THE REQUEST ▸ Report each line of the listing below that contains the string "context", counting only matches with the same capitalization.

________________

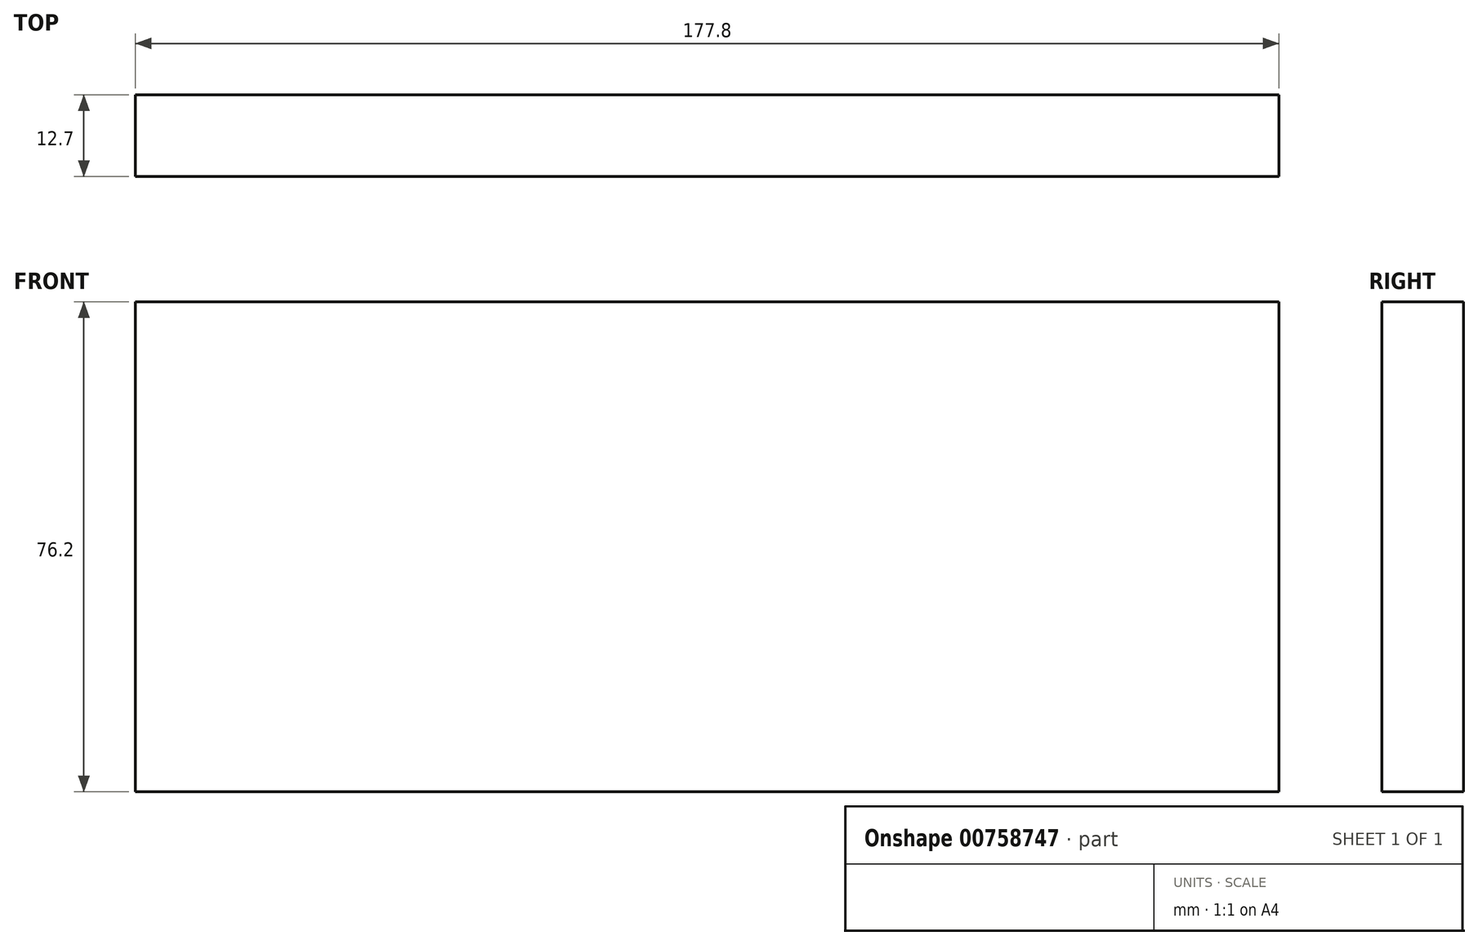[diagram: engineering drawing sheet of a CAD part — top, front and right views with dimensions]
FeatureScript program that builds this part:
annotation { "Feature Type Name" : "Feature", "Feature Type Description" : "" }
export const myFeature = defineFeature(function(context is Context, id is Id, definition is map)
    precondition{}
    {
        {
            var Q0;
            Q0=qCreatedBy(makeId("Front.planeOp"),FACE);
            var sketch = newSketch(context, id + "F0", { "sketchPlane" : qUnion([Q0])});
            skLineSegment(sketch, "E0.bottom", {"start": v(-85.58, 81.83) * mm, "end": v(92.22, 81.83) * mm});
            skLineSegment(sketch, "E0.top", {"start": v(-85.58, 5.63) * mm, "end": v(92.22, 5.63) * mm});
            skLineSegment(sketch, "E0.left", {"start": v(-85.58, 81.83) * mm, "end": v(-85.58, 5.63) * mm});
            skLineSegment(sketch, "E0.right", {"start": v(92.22, 81.83) * mm, "end": v(92.22, 5.63) * mm});
            skLineSegment(sketch, "E1.left", {"start": v(-85.58, 81.83) * mm, "end": v(-85.58, 81.83) * mm});
            skLineSegment(sketch, "E1.right", {"start": v(92.22, 81.83) * mm, "end": v(92.22, 81.83) * mm});
            skSolve(sketch);
        }
        {
            var Q0;
            Q0=makeQuery(id+"F0.imprint","IMPRINT",FACE,{"disambiguationData":[TD([[makeQuery(id+"F0.imprint","IMPRINT",EDGE,{"derivedFrom":sQuery(id+"F0.wireOp",EDGE,"E0.top")}),1.0]])]});
            extrude(context, id + "F1", {"entities" : qUnion([Q0]), "depth" : 12.7 * mm, "offsetDistance" : 25.4 * mm});
        }
    });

________________

EXERCISE ANSWER ▸
export const myFeature = defineFeature(function(context is Context, id is Id, definition is map)
            var sketch = newSketch(context, id + "F0", { "sketchPlane" : qUnion([Q0])});
            extrude(context, id + "F1", {"entities" : qUnion([Q0]), "depth" : 12.7 * mm, "offsetDistance" : 25.4 * mm});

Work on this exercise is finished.